What to work on: Rewrite the lines below, putting "vernacular name" wherever "common name" appears and leaving everything else unchanged.
━━ Material for this exercise
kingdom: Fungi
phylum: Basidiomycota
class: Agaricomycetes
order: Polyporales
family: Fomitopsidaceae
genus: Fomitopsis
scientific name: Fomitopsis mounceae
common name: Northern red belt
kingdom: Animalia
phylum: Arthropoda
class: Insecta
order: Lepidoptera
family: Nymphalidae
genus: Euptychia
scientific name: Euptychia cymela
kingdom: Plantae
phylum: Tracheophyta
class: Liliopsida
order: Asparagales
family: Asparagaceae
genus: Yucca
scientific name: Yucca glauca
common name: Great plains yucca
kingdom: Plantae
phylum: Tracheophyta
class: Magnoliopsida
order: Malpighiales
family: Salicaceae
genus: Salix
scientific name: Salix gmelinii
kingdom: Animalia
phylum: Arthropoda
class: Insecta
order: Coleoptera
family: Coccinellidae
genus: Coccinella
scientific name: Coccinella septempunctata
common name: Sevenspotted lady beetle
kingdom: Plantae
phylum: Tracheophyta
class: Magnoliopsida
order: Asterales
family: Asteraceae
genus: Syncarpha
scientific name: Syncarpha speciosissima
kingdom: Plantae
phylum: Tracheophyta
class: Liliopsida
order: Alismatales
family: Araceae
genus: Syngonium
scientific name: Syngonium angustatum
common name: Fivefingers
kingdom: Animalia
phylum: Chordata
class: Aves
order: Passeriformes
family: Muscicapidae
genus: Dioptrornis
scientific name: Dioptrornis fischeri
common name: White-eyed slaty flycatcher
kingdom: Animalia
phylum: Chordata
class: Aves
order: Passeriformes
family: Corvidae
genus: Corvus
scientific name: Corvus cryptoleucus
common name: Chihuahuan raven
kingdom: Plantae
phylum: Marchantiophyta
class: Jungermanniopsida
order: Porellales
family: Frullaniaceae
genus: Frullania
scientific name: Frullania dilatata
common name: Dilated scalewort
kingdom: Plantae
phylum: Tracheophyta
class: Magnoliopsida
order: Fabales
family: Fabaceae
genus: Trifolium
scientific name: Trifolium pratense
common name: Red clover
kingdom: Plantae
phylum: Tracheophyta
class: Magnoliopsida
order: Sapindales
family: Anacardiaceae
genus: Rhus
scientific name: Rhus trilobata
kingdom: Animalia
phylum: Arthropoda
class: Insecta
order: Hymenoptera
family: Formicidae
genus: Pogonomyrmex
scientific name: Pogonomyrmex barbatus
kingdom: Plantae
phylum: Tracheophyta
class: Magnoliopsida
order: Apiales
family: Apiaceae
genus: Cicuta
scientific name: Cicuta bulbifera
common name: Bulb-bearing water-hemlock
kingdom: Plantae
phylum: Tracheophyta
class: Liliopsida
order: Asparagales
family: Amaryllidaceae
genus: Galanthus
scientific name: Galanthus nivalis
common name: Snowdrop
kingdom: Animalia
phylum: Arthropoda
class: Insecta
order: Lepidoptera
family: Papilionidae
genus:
━━━━
Complete output:
kingdom: Fungi
phylum: Basidiomycota
class: Agaricomycetes
order: Polyporales
family: Fomitopsidaceae
genus: Fomitopsis
scientific name: Fomitopsis mounceae
vernacular name: Northern red belt
kingdom: Animalia
phylum: Arthropoda
class: Insecta
order: Lepidoptera
family: Nymphalidae
genus: Euptychia
scientific name: Euptychia cymela
kingdom: Plantae
phylum: Tracheophyta
class: Liliopsida
order: Asparagales
family: Asparagaceae
genus: Yucca
scientific name: Yucca glauca
vernacular name: Great plains yucca
kingdom: Plantae
phylum: Tracheophyta
class: Magnoliopsida
order: Malpighiales
family: Salicaceae
genus: Salix
scientific name: Salix gmelinii
kingdom: Animalia
phylum: Arthropoda
class: Insecta
order: Coleoptera
family: Coccinellidae
genus: Coccinella
scientific name: Coccinella septempunctata
vernacular name: Sevenspotted lady beetle
kingdom: Plantae
phylum: Tracheophyta
class: Magnoliopsida
order: Asterales
family: Asteraceae
genus: Syncarpha
scientific name: Syncarpha speciosissima
kingdom: Plantae
phylum: Tracheophyta
class: Liliopsida
order: Alismatales
family: Araceae
genus: Syngonium
scientific name: Syngonium angustatum
vernacular name: Fivefingers
kingdom: Animalia
phylum: Chordata
class: Aves
order: Passeriformes
family: Muscicapidae
genus: Dioptrornis
scientific name: Dioptrornis fischeri
vernacular name: White-eyed slaty flycatcher
kingdom: Animalia
phylum: Chordata
class: Aves
order: Passeriformes
family: Corvidae
genus: Corvus
scientific name: Corvus cryptoleucus
vernacular name: Chihuahuan raven
kingdom: Plantae
phylum: Marchantiophyta
class: Jungermanniopsida
order: Porellales
family: Frullaniaceae
genus: Frullania
scientific name: Frullania dilatata
vernacular name: Dilated scalewort
kingdom: Plantae
phylum: Tracheophyta
class: Magnoliopsida
order: Fabales
family: Fabaceae
genus: Trifolium
scientific name: Trifolium pratense
vernacular name: Red clover
kingdom: Plantae
phylum: Tracheophyta
class: Magnoliopsida
order: Sapindales
family: Anacardiaceae
genus: Rhus
scientific name: Rhus trilobata
kingdom: Animalia
phylum: Arthropoda
class: Insecta
order: Hymenoptera
family: Formicidae
genus: Pogonomyrmex
scientific name: Pogonomyrmex barbatus
kingdom: Plantae
phylum: Tracheophyta
class: Magnoliopsida
order: Apiales
family: Apiaceae
genus: Cicuta
scientific name: Cicuta bulbifera
vernacular name: Bulb-bearing water-hemlock
kingdom: Plantae
phylum: Tracheophyta
class: Liliopsida
order: Asparagales
family: Amaryllidaceae
genus: Galanthus
scientific name: Galanthus nivalis
vernacular name: Snowdrop
kingdom: Animalia
phylum: Arthropoda
class: Insecta
order: Lepidoptera
family: Papilionidae
genus:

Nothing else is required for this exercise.